*** PROVIDED RECORDS Section Begins ***

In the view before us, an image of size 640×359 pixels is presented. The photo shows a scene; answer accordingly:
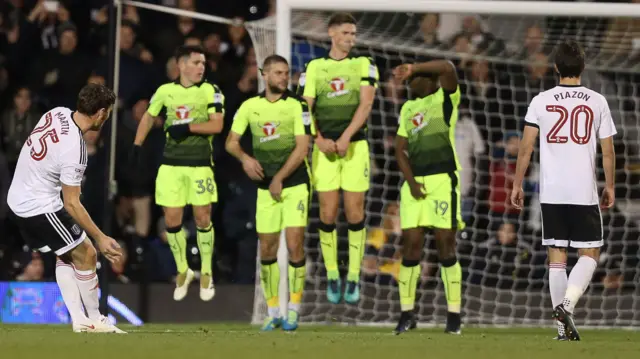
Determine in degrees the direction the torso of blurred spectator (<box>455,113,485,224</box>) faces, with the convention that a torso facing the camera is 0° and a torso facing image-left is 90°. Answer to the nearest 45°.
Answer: approximately 0°

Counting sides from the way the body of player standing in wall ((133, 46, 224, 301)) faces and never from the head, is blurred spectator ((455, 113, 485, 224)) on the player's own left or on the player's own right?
on the player's own left

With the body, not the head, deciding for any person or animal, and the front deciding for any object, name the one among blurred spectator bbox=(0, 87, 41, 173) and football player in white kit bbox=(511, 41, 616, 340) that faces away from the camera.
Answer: the football player in white kit

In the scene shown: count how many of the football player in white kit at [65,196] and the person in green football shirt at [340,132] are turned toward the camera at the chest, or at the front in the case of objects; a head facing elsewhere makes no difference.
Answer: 1

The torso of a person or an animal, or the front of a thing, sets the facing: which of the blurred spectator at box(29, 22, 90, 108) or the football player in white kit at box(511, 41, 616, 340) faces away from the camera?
the football player in white kit

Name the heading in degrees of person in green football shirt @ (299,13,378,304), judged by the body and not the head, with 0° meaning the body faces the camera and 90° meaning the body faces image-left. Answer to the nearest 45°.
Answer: approximately 0°

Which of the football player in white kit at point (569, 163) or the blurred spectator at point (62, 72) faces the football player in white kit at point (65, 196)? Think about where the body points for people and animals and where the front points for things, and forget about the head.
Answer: the blurred spectator

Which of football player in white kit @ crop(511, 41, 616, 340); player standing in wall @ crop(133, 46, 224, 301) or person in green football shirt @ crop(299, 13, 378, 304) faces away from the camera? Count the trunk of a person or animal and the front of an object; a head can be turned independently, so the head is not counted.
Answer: the football player in white kit

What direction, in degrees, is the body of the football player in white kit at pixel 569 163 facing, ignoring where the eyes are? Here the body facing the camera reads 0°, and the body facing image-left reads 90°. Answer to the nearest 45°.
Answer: approximately 180°
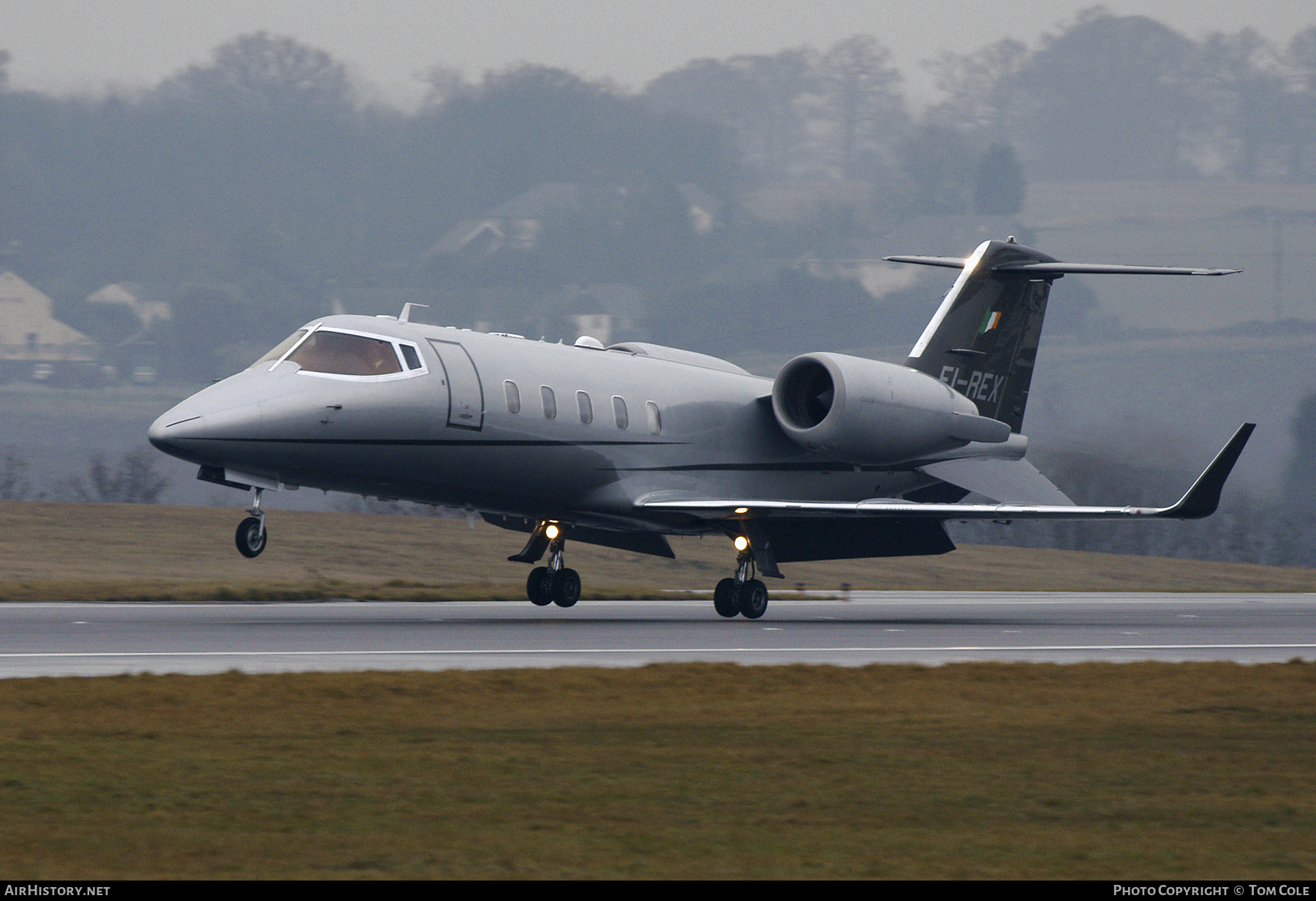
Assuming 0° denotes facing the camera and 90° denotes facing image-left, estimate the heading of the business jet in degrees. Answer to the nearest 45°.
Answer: approximately 45°
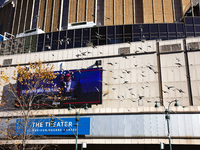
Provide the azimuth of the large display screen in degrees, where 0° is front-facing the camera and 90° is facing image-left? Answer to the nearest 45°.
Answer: approximately 0°

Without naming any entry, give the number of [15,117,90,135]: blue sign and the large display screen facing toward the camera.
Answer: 2
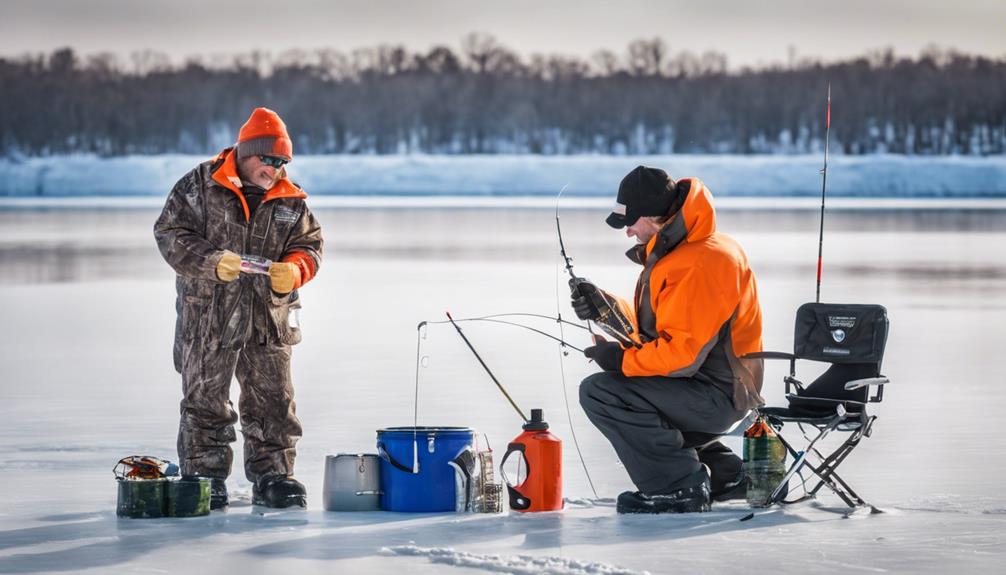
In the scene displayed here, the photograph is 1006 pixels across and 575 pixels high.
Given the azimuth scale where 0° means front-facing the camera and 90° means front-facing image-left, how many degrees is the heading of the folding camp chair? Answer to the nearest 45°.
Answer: approximately 45°

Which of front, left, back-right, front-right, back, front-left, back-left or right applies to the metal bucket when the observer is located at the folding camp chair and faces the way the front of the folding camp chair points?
front-right

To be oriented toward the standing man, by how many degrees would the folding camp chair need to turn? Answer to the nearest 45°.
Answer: approximately 45° to its right

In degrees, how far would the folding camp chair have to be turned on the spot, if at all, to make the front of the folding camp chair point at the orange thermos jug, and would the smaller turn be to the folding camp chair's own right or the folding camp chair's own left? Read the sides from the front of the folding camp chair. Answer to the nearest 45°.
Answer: approximately 45° to the folding camp chair's own right
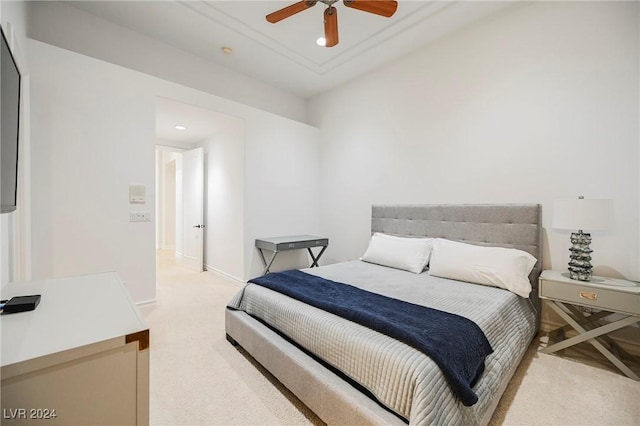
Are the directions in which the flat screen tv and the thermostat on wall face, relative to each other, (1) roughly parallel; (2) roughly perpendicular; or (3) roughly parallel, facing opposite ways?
roughly perpendicular

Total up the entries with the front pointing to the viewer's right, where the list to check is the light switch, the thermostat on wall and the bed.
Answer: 0

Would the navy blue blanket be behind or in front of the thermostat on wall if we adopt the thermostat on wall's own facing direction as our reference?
in front

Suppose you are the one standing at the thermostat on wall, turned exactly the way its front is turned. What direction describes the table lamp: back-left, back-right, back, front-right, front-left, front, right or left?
front-left

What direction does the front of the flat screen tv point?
to the viewer's right

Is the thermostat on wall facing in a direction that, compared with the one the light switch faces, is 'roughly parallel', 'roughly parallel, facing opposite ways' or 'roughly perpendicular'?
roughly parallel

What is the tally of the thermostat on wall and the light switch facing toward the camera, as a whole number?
2

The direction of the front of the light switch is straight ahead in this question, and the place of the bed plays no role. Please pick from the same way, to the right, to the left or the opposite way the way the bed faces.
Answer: to the right

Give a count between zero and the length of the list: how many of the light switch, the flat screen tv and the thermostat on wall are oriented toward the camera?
2

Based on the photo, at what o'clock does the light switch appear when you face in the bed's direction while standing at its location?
The light switch is roughly at 2 o'clock from the bed.

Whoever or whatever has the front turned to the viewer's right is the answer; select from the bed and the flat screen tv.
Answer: the flat screen tv

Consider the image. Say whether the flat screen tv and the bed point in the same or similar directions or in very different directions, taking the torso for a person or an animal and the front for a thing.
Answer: very different directions

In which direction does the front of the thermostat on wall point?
toward the camera

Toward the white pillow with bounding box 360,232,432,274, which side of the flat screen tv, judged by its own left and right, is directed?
front

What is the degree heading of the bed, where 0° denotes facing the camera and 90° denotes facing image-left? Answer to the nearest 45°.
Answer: approximately 45°
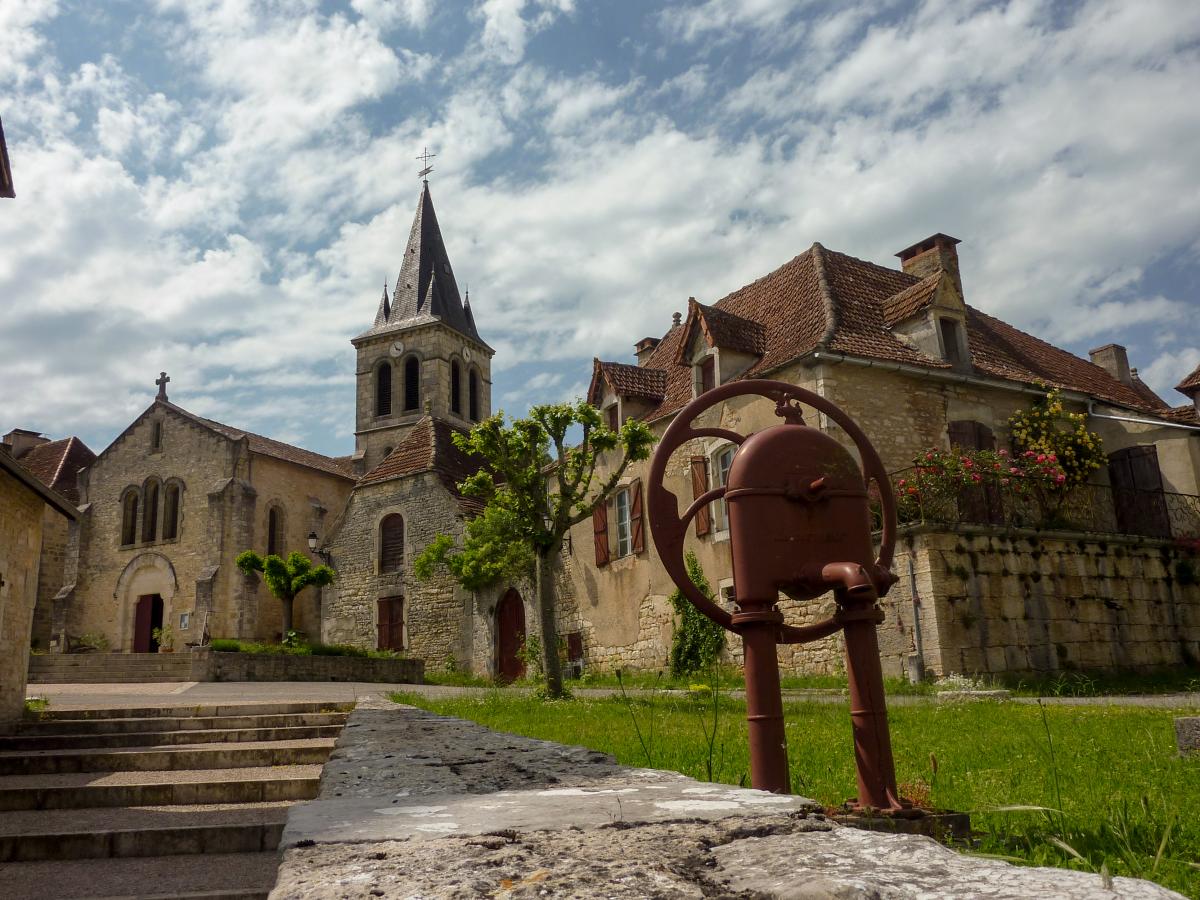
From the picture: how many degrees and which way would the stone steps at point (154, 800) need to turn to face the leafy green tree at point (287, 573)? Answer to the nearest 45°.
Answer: approximately 180°

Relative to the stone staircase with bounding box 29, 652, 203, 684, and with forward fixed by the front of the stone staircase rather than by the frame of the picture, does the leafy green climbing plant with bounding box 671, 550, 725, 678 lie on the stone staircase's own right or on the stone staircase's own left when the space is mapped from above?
on the stone staircase's own left

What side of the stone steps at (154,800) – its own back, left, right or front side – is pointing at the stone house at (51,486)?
back

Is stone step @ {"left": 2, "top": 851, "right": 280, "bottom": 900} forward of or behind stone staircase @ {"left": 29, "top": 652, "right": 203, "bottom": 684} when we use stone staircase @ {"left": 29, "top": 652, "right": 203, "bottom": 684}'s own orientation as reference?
forward

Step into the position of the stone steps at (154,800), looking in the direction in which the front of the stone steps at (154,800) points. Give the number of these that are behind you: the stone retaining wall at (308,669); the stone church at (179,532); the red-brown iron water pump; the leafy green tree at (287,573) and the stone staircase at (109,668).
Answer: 4

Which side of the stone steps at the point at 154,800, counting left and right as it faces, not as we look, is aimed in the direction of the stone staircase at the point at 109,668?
back

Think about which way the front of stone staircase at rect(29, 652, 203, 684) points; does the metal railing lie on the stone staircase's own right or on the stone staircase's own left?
on the stone staircase's own left

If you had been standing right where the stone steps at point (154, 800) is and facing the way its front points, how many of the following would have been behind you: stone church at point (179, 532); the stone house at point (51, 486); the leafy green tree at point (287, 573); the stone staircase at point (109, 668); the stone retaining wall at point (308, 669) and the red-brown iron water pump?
5

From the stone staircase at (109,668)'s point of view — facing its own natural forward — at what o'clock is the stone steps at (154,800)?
The stone steps is roughly at 12 o'clock from the stone staircase.

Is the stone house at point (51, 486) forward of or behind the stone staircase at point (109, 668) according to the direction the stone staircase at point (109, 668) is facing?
behind

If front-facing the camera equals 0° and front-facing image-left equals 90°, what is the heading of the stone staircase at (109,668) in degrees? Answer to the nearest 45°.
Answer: approximately 0°

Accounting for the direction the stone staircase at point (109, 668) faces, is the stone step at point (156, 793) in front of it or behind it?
in front

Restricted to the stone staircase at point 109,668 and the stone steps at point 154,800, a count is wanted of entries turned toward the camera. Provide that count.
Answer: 2

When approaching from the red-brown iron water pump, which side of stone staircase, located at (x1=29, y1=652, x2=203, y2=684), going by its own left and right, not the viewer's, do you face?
front

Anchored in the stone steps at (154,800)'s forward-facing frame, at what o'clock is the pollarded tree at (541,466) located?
The pollarded tree is roughly at 7 o'clock from the stone steps.
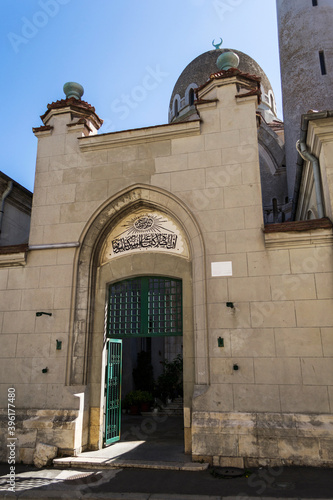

*** PROVIDED RECORDS Section Ends ***

*THE TASK*. Which lines of the listing above contain the word "ways" when case is taken into account? Report each such line in full.

*SOLUTION TO THE PROBLEM*.
Are the directions in which the flat screen tv and the thermostat on wall face, relative to each other, (1) roughly parallel; (2) roughly perpendicular; or (3) roughly parallel, facing opposite ways?
Is the thermostat on wall facing in a direction that, compared with the one the light switch faces, is 'roughly parallel', 'roughly parallel, facing opposite ways' or 'roughly perpendicular'?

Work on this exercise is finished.